Whether states and municipalities have the right to impose requirements on individual citizens to protect the public health is not merely an abstract question today. Hyperpartisan Republican courts in Michigan and Wisconsin have struck down popular Covid-19-related executive orders issued by Democratic governors that weren’t laws passed by Republican legislatures. When Alito suggests that the courts should restrict the ability of “experts” in the executive branch to implement policy, what he really means is that responsible governors are likely to find their ability to deal with an escalating pandemic hamstrung by the Supreme Court.

It’s worth adding a couple things here as the Court prepares to get to the right of the Court that decided Lochner v.

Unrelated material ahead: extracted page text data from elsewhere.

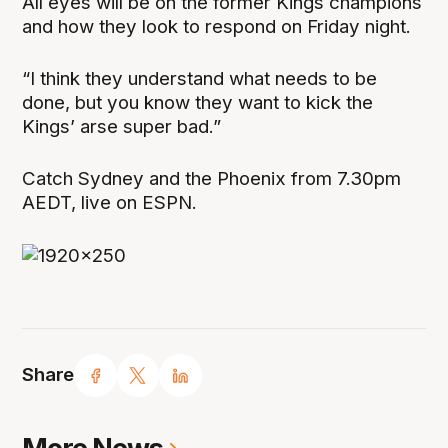
All eyes will be on the former Kings champions
and how they look to respond on Friday night.
“I think they understand what needs to be
done, but you know they want to kick the
Kings’ arse super bad.”
Catch Sydney and the Phoenix from 7.30pm
AEDT, live on ESPN.
Share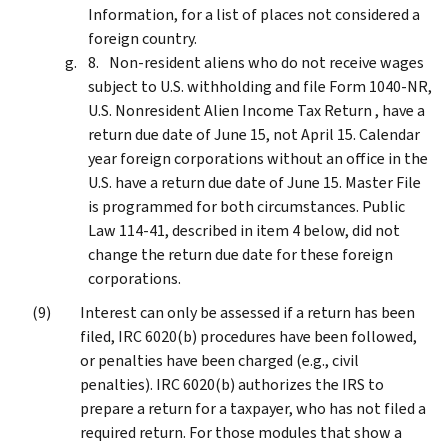
Information, for a list of places not considered a
foreign country.
Non-resident aliens who do not receive wages
subject to U.S. withholding and file Form 1040-NR,
U.S. Nonresident Alien Income Tax Return , have a
return due date of June 15, not April 15. Calendar
year foreign corporations without an office in the
U.S. have a return due date of June 15. Master File
is programmed for both circumstances. Public
Law 114-41, described in item 4 below, did not
change the return due date for these foreign
corporations.
Interest can only be assessed if a return has been
filed, IRC 6020(b) procedures have been followed,
or penalties have been charged (e.g., civil
penalties). IRC 6020(b) authorizes the IRS to
prepare a return for a taxpayer, who has not filed a
required return. For those modules that show a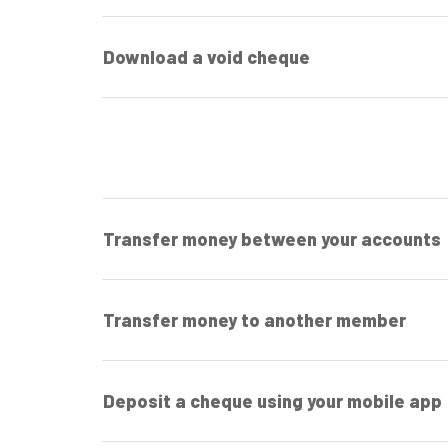
Download a void cheque
Transfer money between your accounts
Transfer money to another member
Deposit a cheque using your mobile app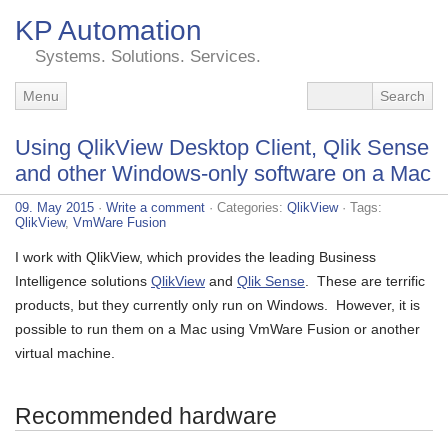
KP Automation
Systems. Solutions. Services.
Menu
Using QlikView Desktop Client, Qlik Sense
and other Windows-only software on a Mac
09. May 2015
·
Write a comment
· Categories:
QlikView
· Tags:
QlikView
,
VmWare Fusion
I work with QlikView, which provides the leading Business
Intelligence solutions
QlikView
and
Qlik Sense
. These are terrific
products, but they currently only run on Windows. However, it is
possible to run them on a Mac using VmWare Fusion or another
virtual machine.
Recommended hardware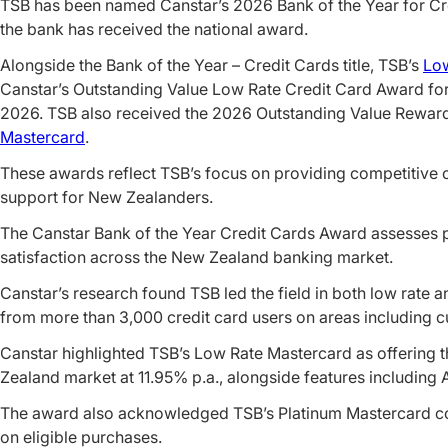
TSB has been named Canstar’s 2026 Bank of the Year for Cre
the bank has received the national award.
Alongside the Bank of the Year – Credit Cards title, TSB’s
Low
Canstar’s Outstanding Value Low Rate Credit Card Award for
2026. TSB also received the 2026 Outstanding Value Reward
Mastercard
.
These awards reflect TSB’s focus on providing competitive 
support for New Zealanders.
The Canstar Bank of the Year Credit Cards Award assesses 
satisfaction across the New Zealand banking market.
Canstar’s research found TSB led the field in both low rate 
from more than 3,000 credit card users on areas including c
Canstar highlighted TSB’s Low Rate Mastercard as offering t
Zealand market at 11.95% p.a., alongside features including
The award also acknowledged TSB’s Platinum Mastercard co
on eligible purchases.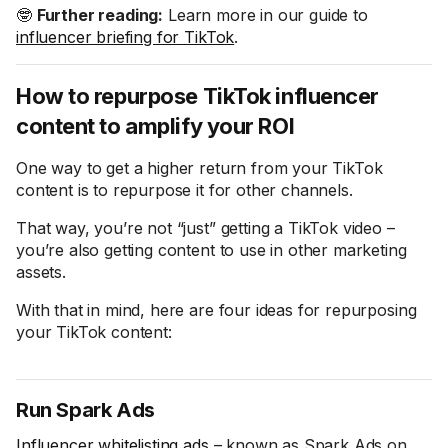
🤓
Further reading:
Learn more in our guide to
influencer briefing for TikTok
.
How to repurpose TikTok influencer
content to amplify your ROI
One way to get a higher return from your TikTok
content is to repurpose it for other channels.
That way, you’re not “just” getting a TikTok video –
you’re also getting content to use in other marketing
assets.
With that in mind, here are four ideas for repurposing
your TikTok content:
Run Spark Ads
Influencer whitelisting ads
– known as Spark Ads on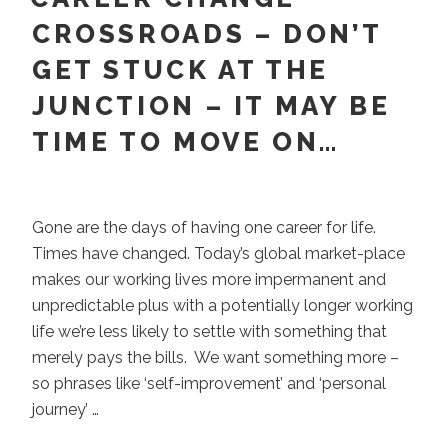
Choose.
CROSSROADS – DON’T
A
GET STUCK AT THE
Paradox
Asks
JUNCTION – IT MAY BE
You
TIME TO MOVE ON…
to
Stay.”
Gone are the days of having one career for life.
Times have changed. Today’s global market-place
makes our working lives more impermanent and
unpredictable plus with a potentially longer working
life we’re less likely to settle with something that
merely pays the bills. We want something more –
so phrases like ‘self-improvement’ and ‘personal
journey’ …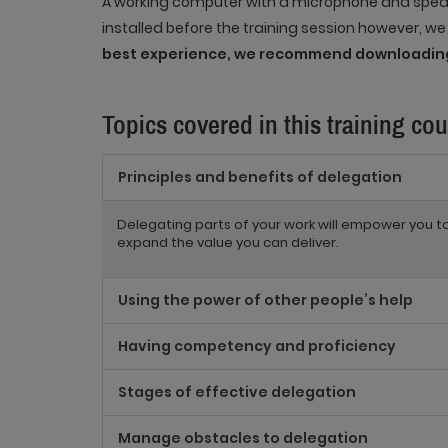
A working computer with a microphone and speak
installed before the training session however, w
best experience, we recommend downloading
Topics covered in this training cou
Principles and benefits of delegation
Delegating parts of your work will empower you 
expand the value you can deliver.
Using the power of other people’s help
Having competency and proficiency
Stages of effective delegation
Manage obstacles to delegation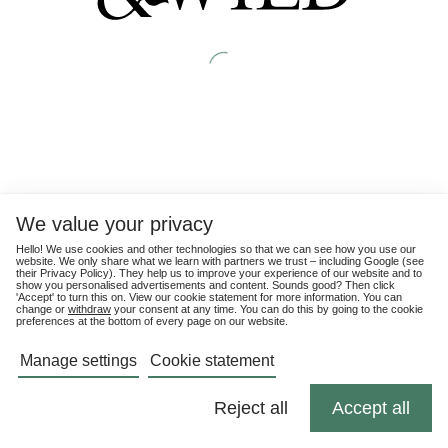
We value your privacy
Hello! We use cookies and other technologies so that we can see how you use our
website. We only share what we learn with partners we trust – including Google (see
their
Privacy Policy
). They help us to improve your experience of our website and to
show you personalised advertisements and content. Sounds good? Then click
'Accept' to turn this on. View our cookie statement for more information. You can
change or
withdraw
your consent at any time. You can do this by going to the cookie
preferences at the bottom of every page on our website.
Manage settings
Cookie statement
Reject all
Accept all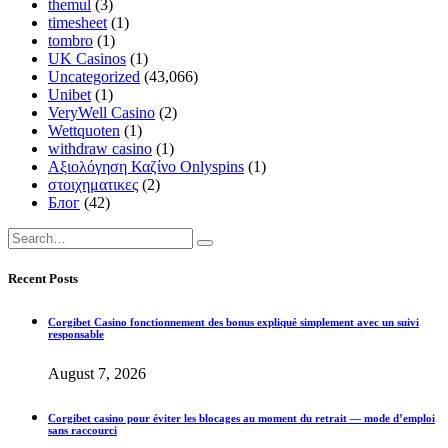
themul
(3)
timesheet
(1)
tombro
(1)
UK Casinos
(1)
Uncategorized
(43,066)
Unibet
(1)
VeryWell Casino
(2)
Wettquoten
(1)
withdraw casino
(1)
Αξιολόγηση Καζίνο Onlyspins
(1)
στοιχηματικες
(2)
Блог
(42)
Recent Posts
Corgibet Casino fonctionnement des bonus expliqué simplement avec un suivi
responsable
August 7, 2026
Corgibet casino pour éviter les blocages au moment du retrait — mode d’emploi
sans raccourci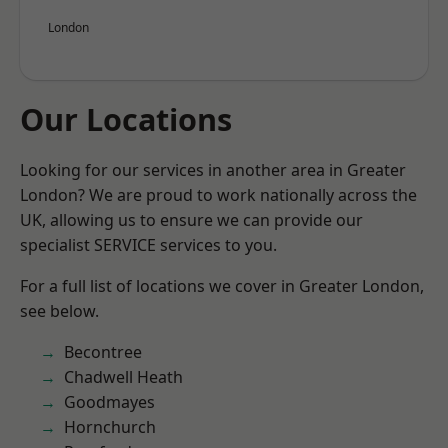
London
Our Locations
Looking for our services in another area in Greater
London? We are proud to work nationally across the
UK, allowing us to ensure we can provide our
specialist SERVICE services to you.
For a full list of locations we cover in Greater London,
see below.
Becontree
Chadwell Heath
Goodmayes
Hornchurch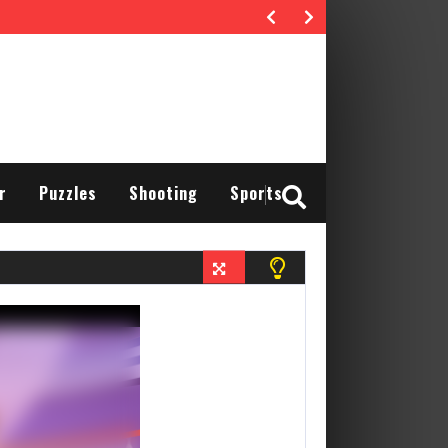
r
Puzzles
Shooting
Sports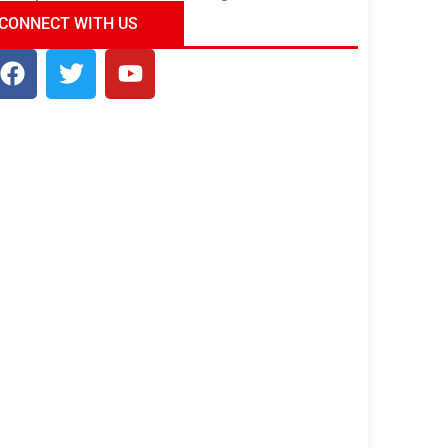
ndia Tour Package
Uncover the Mystical
CONNECT WITH US
Beauty of Incredible India!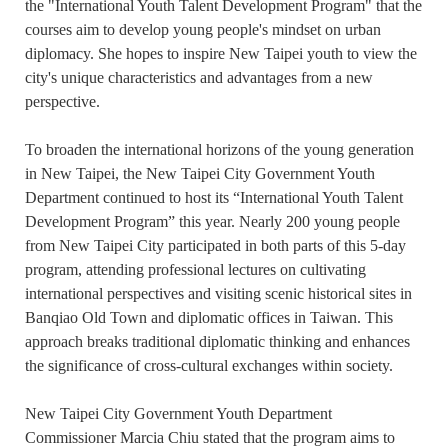
the "International Youth Talent Development Program" that the
courses aim to develop young people's mindset on urban
diplomacy. She hopes to inspire New Taipei youth to view the
city's unique characteristics and advantages from a new
perspective.
To broaden the international horizons of the young generation
in New Taipei, the New Taipei City Government Youth
Department continued to host its “International Youth Talent
Development Program” this year. Nearly 200 young people
from New Taipei City participated in both parts of this 5-day
program, attending professional lectures on cultivating
international perspectives and visiting scenic historical sites in
Banqiao Old Town and diplomatic offices in Taiwan. This
approach breaks traditional diplomatic thinking and enhances
the significance of cross-cultural exchanges within society.
New Taipei City Government Youth Department
Commissioner Marcia Chiu stated that the program aims to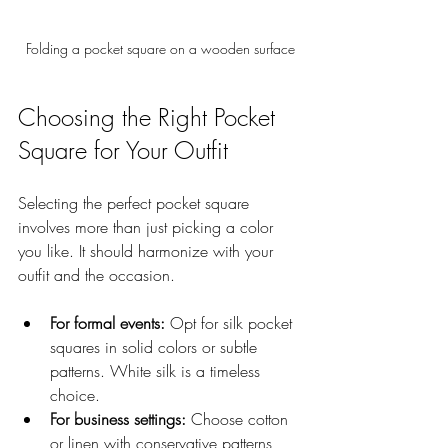
Folding a pocket square on a wooden surface
Choosing the Right Pocket 
Square for Your Outfit
Selecting the perfect pocket square 
involves more than just picking a color 
you like. It should harmonize with your 
outfit and the occasion.
For formal events:
 Opt for silk pocket 
squares in solid colors or subtle 
patterns. White silk is a timeless 
choice.
For business settings:
 Choose cotton 
or linen with conservative patterns 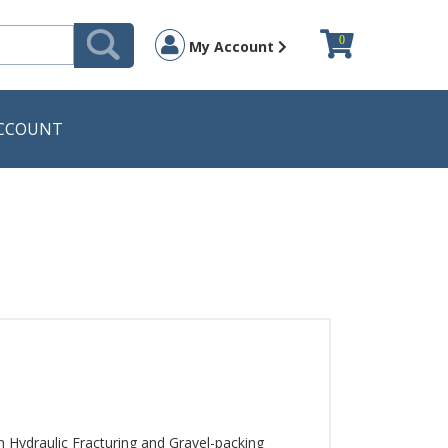
0
My Account
CCOUNT
Hydraulic Fracturing and Gravel-packing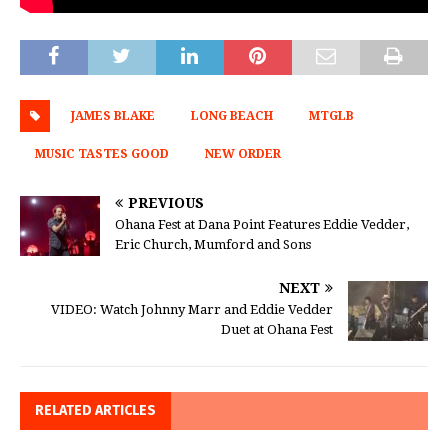
JAMES BLAKE
LONG BEACH
MTGLB
MUSIC TASTES GOOD
NEW ORDER
PREVIOUS
Ohana Fest at Dana Point Features Eddie Vedder,
Eric Church, Mumford and Sons
NEXT
VIDEO: Watch Johnny Marr and Eddie Vedder
Duet at Ohana Fest
RELATED ARTICLES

NY. The first is that the voters of those states have no recourse because Republicans have gerrymandered the legislatures to guarantee themselves majorities regardless of the will of the people, and what executive power the undemocratic legislature can’t take away hack judges are willing to. (Alito, needless to say, joined the disgraceful party-line 5-4 Supreme Court opinion upholding the denial of democratic government to the citizens of these states.) Anyway, it’s just awesome that as a deadly pandemic rages completely out of control our already inadequate reform measures are about to be second-guessed by lawyers who think “scientific expertise” is a pejorative.

The second thing worth noting here is that there’s no legal principles at all involved here. Just as Alito prepares to restrict the ability of the executive branch to take emergency measures during a very real public safety crisis, he thinks the Court owes essentially unlimited deference to President Trump when he wants to do racisms in response to a completely imaginary security threat. The only animating theory of Alito’s jurisprudence is “heads Republicans win, tails the Democrat Party loses,” and with a 6-3 majority in place Alito — who used to be very good at disguising his partisanship — has stopped even trying to maintain plausible deniability.

There’s plenty more here — embracing the Sarah Palin First Amendment! Criticizing Washington’s Plan B policy although he has no idea how it even works! Treating the organization that is given unilateral power over federal judicial appointments as a persecuted minority! But we’ll come back to that. It’s all terrifying as hell.